Five observations: Stanford 60, UCLA 59

Lazeric Jones scored a career-high 26 points but couldn't pull out a victory for UCLA at Stanford. Jason O. Watson/US Presswire

PALO ALTO, Calif -- Opportunity kept on knocking at UCLA's door, but the Bruins never answered as they fell to Stanford, 60-59, Thursday night in a Pac-12 Conference opener at Maples Pavilion.

Lazeric Jones had a shot to win the game as time wound down, but Stanford's Josh Huestis blocked his eight-footer from just inside the free-throw line to preserve the victory for the Cardinal.

UCLA fell behind early, 18-7, but rallied several times though the Bruins couldn't take the lead and leave Palo Alto shaking their heads about missing out on a golden opportunity to get off to a good start in conference play.

"I’m happy the way we competed and found a way to give ourselves a chance to win," coach Ben Howland said. "But we’re never happy or pleased when we end up on the wrong side."

Five observations from the game:

1The Bruins simply couldn't get over the hump

The Bruins fell behind early, trailing 18-7 with 9:48 left in the first half, but rallied back to tie the score seven times.
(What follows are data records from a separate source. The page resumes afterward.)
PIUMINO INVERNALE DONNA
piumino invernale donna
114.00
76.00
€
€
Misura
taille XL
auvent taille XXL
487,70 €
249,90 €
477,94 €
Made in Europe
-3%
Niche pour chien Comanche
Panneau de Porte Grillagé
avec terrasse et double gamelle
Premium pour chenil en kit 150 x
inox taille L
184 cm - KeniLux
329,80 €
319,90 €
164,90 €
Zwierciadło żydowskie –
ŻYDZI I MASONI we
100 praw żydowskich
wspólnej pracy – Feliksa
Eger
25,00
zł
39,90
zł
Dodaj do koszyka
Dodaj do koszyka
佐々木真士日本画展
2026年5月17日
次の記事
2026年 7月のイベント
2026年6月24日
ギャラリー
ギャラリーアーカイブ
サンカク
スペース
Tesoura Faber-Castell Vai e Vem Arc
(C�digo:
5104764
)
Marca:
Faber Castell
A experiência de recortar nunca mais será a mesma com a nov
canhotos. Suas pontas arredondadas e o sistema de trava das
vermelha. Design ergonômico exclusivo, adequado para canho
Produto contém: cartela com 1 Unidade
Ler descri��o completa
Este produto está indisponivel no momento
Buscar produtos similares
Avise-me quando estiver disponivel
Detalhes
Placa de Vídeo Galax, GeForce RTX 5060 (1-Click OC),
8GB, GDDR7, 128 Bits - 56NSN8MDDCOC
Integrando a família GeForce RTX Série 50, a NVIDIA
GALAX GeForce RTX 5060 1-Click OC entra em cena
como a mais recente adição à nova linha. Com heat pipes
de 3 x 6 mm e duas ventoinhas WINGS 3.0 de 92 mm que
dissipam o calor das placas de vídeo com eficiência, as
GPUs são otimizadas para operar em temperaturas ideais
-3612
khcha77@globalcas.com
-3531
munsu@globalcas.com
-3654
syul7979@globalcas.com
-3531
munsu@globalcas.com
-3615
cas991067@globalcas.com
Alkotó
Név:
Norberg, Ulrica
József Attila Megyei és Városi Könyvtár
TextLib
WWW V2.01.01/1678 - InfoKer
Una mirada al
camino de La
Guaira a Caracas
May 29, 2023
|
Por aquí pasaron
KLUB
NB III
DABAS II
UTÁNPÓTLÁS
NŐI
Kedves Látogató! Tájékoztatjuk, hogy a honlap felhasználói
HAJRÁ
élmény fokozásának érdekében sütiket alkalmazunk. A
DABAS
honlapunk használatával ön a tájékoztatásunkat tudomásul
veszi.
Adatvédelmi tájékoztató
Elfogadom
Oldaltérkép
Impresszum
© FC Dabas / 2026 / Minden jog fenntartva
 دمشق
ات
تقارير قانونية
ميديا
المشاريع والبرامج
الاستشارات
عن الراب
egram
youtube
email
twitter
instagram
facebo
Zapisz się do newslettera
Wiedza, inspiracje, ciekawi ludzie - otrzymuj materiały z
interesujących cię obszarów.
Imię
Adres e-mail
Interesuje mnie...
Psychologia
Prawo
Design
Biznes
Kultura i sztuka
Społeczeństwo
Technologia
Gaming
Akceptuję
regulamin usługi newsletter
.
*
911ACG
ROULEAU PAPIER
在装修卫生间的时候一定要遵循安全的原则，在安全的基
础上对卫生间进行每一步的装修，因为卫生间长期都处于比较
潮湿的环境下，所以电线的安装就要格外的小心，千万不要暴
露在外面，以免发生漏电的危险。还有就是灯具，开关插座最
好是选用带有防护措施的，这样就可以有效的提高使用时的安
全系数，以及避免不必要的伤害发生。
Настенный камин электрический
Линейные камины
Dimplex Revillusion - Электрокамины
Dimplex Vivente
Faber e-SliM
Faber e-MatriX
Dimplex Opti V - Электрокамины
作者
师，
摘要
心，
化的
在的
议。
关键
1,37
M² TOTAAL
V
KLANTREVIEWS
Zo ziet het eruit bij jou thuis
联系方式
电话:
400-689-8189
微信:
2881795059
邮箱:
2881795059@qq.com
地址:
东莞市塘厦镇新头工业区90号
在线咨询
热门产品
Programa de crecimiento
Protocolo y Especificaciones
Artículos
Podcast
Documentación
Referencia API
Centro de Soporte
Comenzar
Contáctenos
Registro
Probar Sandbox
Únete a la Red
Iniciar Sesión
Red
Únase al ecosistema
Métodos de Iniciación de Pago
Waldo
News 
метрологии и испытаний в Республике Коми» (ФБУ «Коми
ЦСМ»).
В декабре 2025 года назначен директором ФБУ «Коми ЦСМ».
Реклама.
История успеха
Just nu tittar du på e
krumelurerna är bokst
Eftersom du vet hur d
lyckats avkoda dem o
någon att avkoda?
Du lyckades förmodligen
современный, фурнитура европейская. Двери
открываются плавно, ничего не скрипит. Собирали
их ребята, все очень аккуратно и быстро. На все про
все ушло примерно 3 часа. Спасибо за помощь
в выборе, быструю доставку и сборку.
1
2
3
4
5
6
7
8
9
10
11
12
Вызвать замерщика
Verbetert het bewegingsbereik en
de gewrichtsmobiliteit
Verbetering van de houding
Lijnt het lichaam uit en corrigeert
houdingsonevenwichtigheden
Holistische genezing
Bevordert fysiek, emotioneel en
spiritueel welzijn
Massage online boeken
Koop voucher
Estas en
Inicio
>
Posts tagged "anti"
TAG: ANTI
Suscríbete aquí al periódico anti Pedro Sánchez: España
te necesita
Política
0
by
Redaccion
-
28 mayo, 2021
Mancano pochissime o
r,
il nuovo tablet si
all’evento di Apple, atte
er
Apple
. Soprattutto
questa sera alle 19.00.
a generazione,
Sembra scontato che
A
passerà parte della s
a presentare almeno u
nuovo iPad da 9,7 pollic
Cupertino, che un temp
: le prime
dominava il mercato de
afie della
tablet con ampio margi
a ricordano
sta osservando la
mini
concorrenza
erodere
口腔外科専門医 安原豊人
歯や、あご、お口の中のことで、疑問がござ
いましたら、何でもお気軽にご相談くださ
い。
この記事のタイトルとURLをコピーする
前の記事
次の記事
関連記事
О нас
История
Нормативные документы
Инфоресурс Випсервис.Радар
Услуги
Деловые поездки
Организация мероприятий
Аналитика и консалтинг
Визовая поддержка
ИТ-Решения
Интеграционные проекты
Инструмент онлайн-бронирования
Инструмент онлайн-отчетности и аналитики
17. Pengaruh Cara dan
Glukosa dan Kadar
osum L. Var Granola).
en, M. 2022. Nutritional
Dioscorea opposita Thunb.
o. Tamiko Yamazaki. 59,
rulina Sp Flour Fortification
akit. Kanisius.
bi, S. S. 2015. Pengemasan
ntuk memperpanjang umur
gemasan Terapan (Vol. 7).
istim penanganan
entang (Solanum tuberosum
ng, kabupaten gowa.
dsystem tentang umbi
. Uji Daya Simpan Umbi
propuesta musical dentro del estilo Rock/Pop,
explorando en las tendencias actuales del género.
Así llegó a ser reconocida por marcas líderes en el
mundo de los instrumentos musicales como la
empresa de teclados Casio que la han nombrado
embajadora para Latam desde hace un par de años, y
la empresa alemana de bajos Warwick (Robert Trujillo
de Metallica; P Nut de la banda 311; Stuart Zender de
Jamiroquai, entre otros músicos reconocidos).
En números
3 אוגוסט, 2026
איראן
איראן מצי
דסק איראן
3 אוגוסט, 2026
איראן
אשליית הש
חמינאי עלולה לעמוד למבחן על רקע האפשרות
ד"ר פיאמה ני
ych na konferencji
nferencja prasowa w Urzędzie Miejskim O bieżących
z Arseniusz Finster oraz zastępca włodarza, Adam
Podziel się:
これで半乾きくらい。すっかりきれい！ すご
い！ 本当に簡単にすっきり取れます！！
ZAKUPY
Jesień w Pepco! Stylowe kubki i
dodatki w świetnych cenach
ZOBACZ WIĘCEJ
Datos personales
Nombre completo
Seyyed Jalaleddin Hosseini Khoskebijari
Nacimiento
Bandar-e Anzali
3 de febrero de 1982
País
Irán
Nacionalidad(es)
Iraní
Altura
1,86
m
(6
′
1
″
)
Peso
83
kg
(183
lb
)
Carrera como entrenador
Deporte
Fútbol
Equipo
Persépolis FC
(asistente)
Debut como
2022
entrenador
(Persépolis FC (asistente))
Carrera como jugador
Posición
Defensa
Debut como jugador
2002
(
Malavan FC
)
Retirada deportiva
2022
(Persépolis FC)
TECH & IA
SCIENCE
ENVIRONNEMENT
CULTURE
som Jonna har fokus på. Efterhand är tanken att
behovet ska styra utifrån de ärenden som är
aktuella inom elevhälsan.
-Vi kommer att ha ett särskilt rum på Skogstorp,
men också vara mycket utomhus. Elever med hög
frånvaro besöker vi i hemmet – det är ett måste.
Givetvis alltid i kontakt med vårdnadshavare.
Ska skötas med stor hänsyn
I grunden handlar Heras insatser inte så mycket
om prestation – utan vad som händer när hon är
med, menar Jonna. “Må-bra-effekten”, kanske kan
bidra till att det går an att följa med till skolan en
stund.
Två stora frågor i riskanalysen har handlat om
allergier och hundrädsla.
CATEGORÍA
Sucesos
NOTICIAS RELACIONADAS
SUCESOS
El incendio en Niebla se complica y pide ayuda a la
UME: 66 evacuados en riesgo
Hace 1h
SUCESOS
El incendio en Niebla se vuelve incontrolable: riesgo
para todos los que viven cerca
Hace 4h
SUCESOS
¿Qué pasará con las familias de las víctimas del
They never regained the lead, however, after jumping out to a quick 5-0 edge.

The Bruins had possession 10 times with a chance to re-take the lead, eight in the second half, but never got over the hump. Twice in the final 11 seconds, the Bruins had shots to go ahead, but Jerime Anderson missed an open 3-pointer and then Jones couldn't get off his shot.

"I give our team credit for battling and hanging in there on the road against a good team on their floor," Howland said. "We just missed a shot. We make that shot we have a good chance.

2The Bruins gave it away at the free-throw line

UCLA made 15 of 24 free throws (62.5 percent), which amount to nine misses in a one-point loss. Joshua Smith was 2-for-5, and Jones and Tyler Lamb missed two each.

"We’re just rushing," Smith said. "When you lose a game by one and you look at nine missed free throws, if we made just three of those it's a different game at the end."

Lamb and Smith each missed free throws that would have given UCLA the lead in the second half. Jones missed one that would have tied the score with 2:12 to play.

"Lack of focus," Lamb said. "I practice my free throws every day. I just have to walk to the line and knock those down."

3Lazeric Jones nearly carried the team to victory

Jones spurred a sputtering offense by taking control and scoring a career-high 26 points, but it's the two he didn't score at the end that will haunt him.

Jones made 8 of 13 shots and the rest of the team made just 12 of 38. Jones made 4 of 6 3-point shots and the rest of the team was 0-for-9 from long range. UCLA missed 10 of its first 12 shots, then Jones took over, scoring nine points during an 11-6 run to end the second half and get UCLA back in the game.

He made a 3-pointer to tie the score at 40-40 midway through the second half and another to get the Bruins to within a point at 47-46 with 7:33 to play. But it was the last shot that Jones couldn't wipe from his mind.

"I knew as soon as I did it I should have passed it," Jones said. "I knew there were two people on me. Just rushing for no reason."

4The zone defense looked good again

UCLA began the game in a man-to-man defense, but Stanford made five of its first nine shots and Howland switched to a zone. The Bruins held Stanford to four of its next 26 from the floor. UCLA trailed, 13-6, at the time of the switch.

Late in the second half, Stanford began finding holes in the zone and made four consecutive 3-point shots and Howland then switch back to man with 4:36 to play.

"The zone really helped us get back into the game," Howland said.

5UCLA's post players struggled around the basket

Smith and David Wear often looked as if they had butter fingers when they got the ball down low. Wear finished the game 1-for-8 from the field and Smith was 2-for-6 before hitting two late buckets -- both of which looked like prayers he tossed up and got lucky on.

It continued a season-long trend for the Bruins' post players, who can't seem to make aggressive moves to the basket, instead more often going for soft layups. David Wear did not attempt a free throw. Travis Wear, the other post player, only got off one shot Thursday.

The Wear twins combined for seven points.

"We’ve got to get more offensive production out of those two," Howland said. "David he thinks too much at times where he gets wound up to where he’s maybe going too fast. He needs to slow down on offense."

David Wear acknowledged that he was a little jittery playing in his first conference game and first true road game in a year and a half.

"I just played a little tight," he said. "Conference is starting, the gyms are crowded, it’s like a whole new season. The level of competition picks up, the teams are much more prepared. It’s definitely a step up."